• [Task description]:
Would you print every entry below exactly as written, omitting the images?

Document understanding data
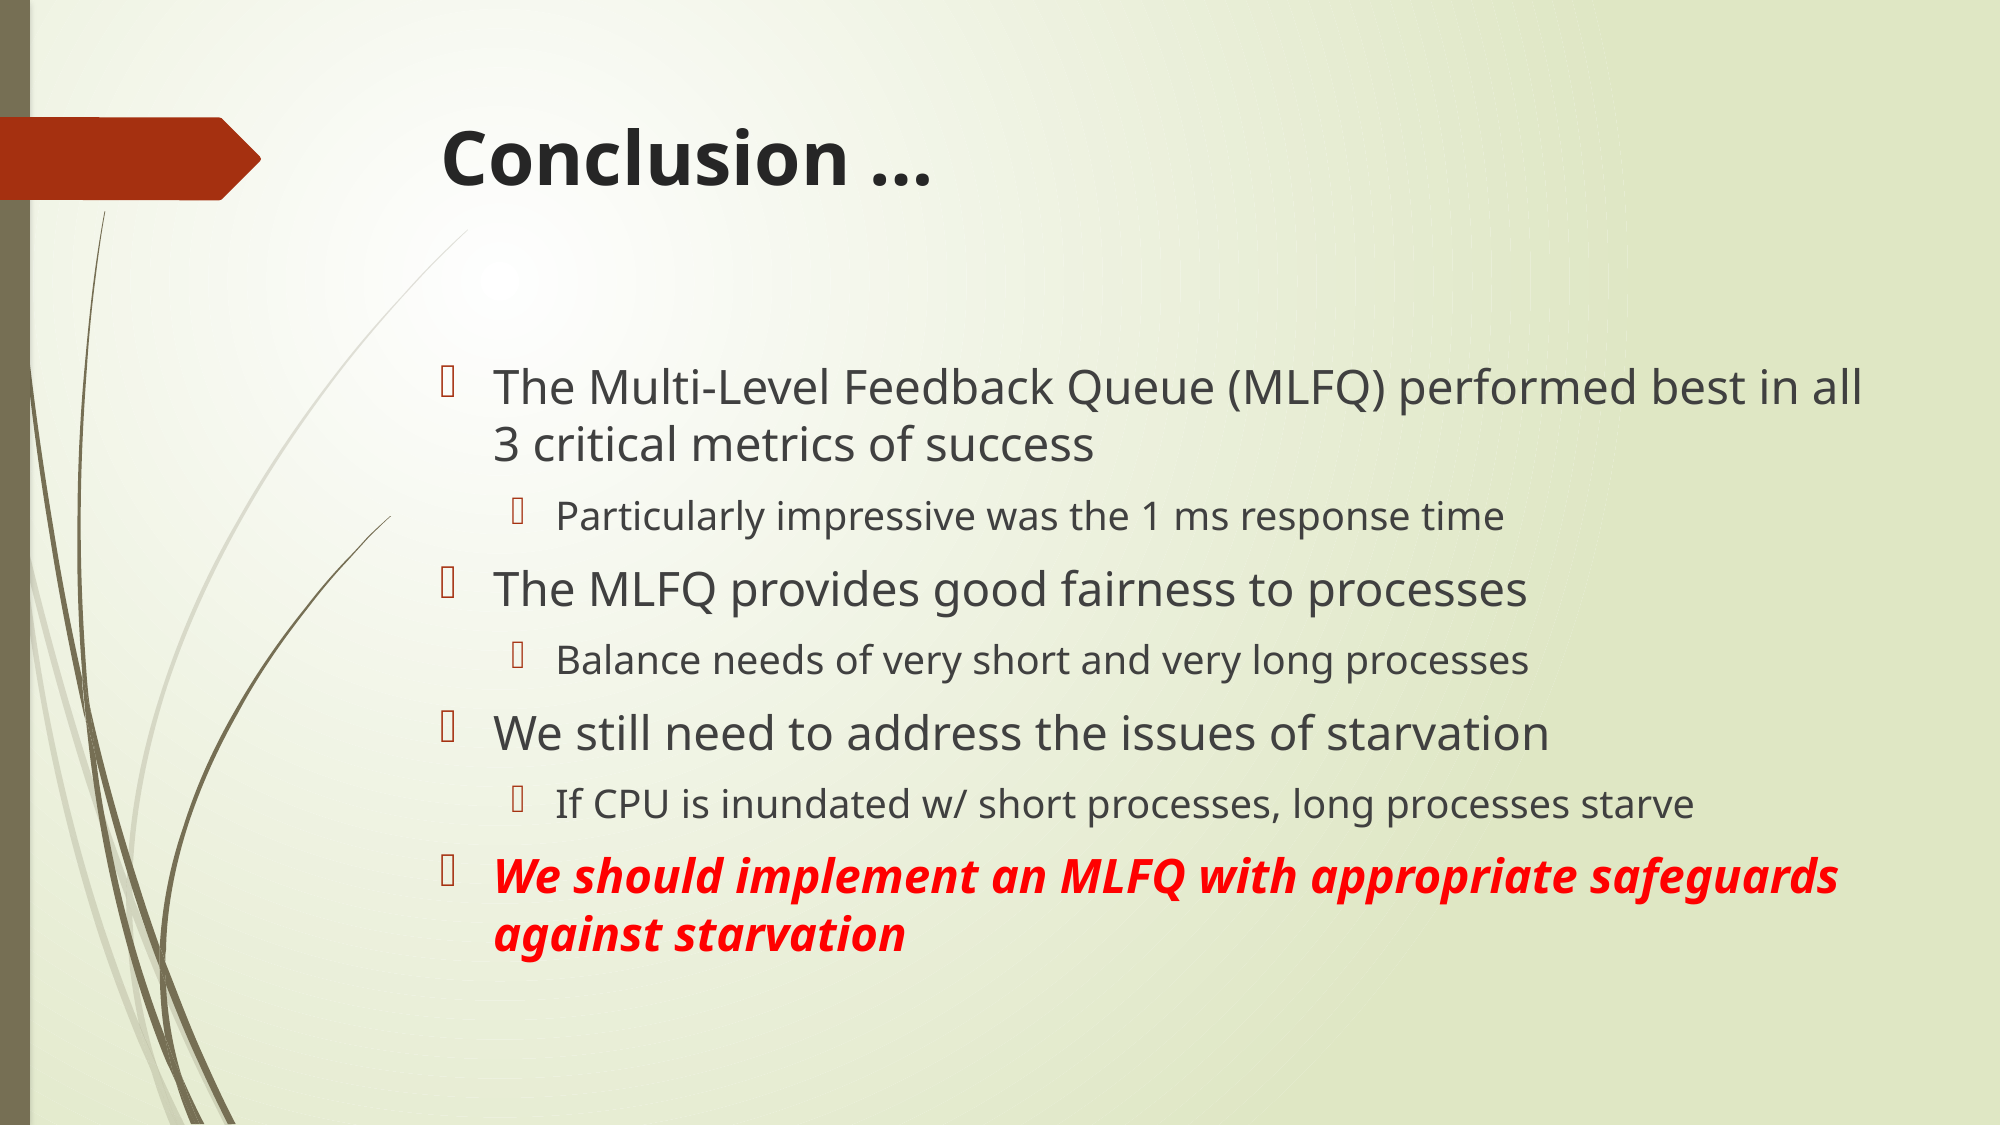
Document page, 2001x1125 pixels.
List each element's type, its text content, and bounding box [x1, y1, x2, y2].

title Conclusion … [425, 102, 1888, 313]
list The Multi-Level Feedback Queue (MLFQ) performed best in all 3 critical metrics of success Particularly impressive was the 1 ms response time The MLFQ provides good fairness to processes Balance needs of very short and very long processes We still need to address the issues of starvation If CPU is inundated w/ short processes, long processes starve We should implement an MLFQ with appropriate safeguards against starvation [424, 350, 1888, 970]
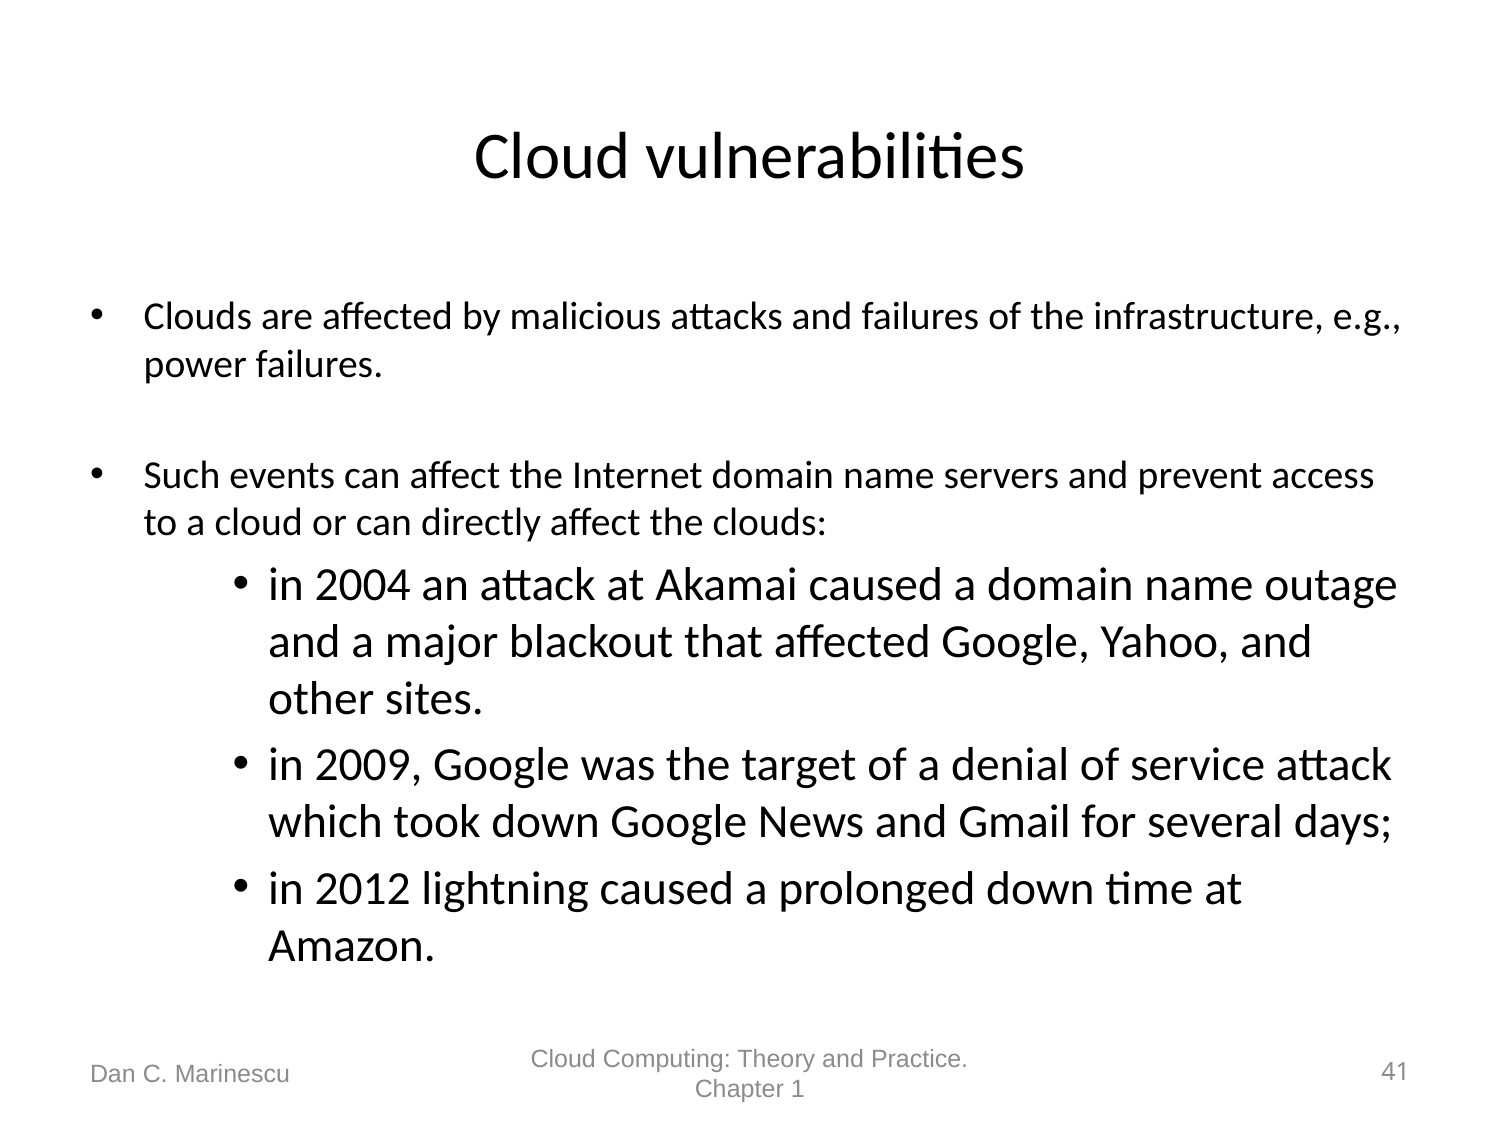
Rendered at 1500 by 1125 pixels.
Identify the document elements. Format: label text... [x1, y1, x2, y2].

title Cloud vulnerabilities [75, 96, 1425, 207]
slide_number 41 [1074, 1042, 1425, 1103]
footer Cloud Computing: Theory and Practice. Chapter 1 [512, 1042, 988, 1103]
slide_number Dan C. Marinescu [75, 1042, 425, 1103]
list Clouds are affected by malicious attacks and failures of the infrastructure, e.g., power failures. Such events can affect the Internet domain name servers and prevent access to a cloud or can directly affect the clouds: in 2004 an attack at Akamai caused a domain name outage and a major blackout that affected Google, Yahoo, and other sites. in 2009, Google was the target of a denial of service attack which took down Google News and Gmail for several days; in 2012 lightning caused a prolonged down time at Amazon. [75, 282, 1425, 1013]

• [The answer]:
Document page, 2001x1125 pixels.
List each element's type, its text content, and bounding box [x1, y1, x2, y2].

title Conclusion … [425, 102, 1888, 313]
list The Multi-Level Feedback Queue (MLFQ) performed best in all 3 critical metrics of success Particularly impressive was the 1 ms response time The MLFQ provides good fairness to processes Balance needs of very short and very long processes We still need to address the issues of starvation If CPU is inundated w/ short processes, long processes starve We should implement an MLFQ with appropriate safeguards against starvation [424, 350, 1888, 970]
Rendered at 1500 by 1125 pixels.
Identify the document elements. Format: label text... [x1, y1, x2, y2].

title Cloud vulnerabilities [75, 96, 1425, 207]
slide_number 41 [1074, 1042, 1425, 1103]
footer Cloud Computing: Theory and Practice. Chapter 1 [512, 1042, 988, 1103]
slide_number Dan C. Marinescu [75, 1042, 425, 1103]
list Clouds are affected by malicious attacks and failures of the infrastructure, e.g., power failures. Such events can affect the Internet domain name servers and prevent access to a cloud or can directly affect the clouds: in 2004 an attack at Akamai caused a domain name outage and a major blackout that affected Google, Yahoo, and other sites. in 2009, Google was the target of a denial of service attack which took down Google News and Gmail for several days; in 2012 lightning caused a prolonged down time at Amazon. [75, 282, 1425, 1013]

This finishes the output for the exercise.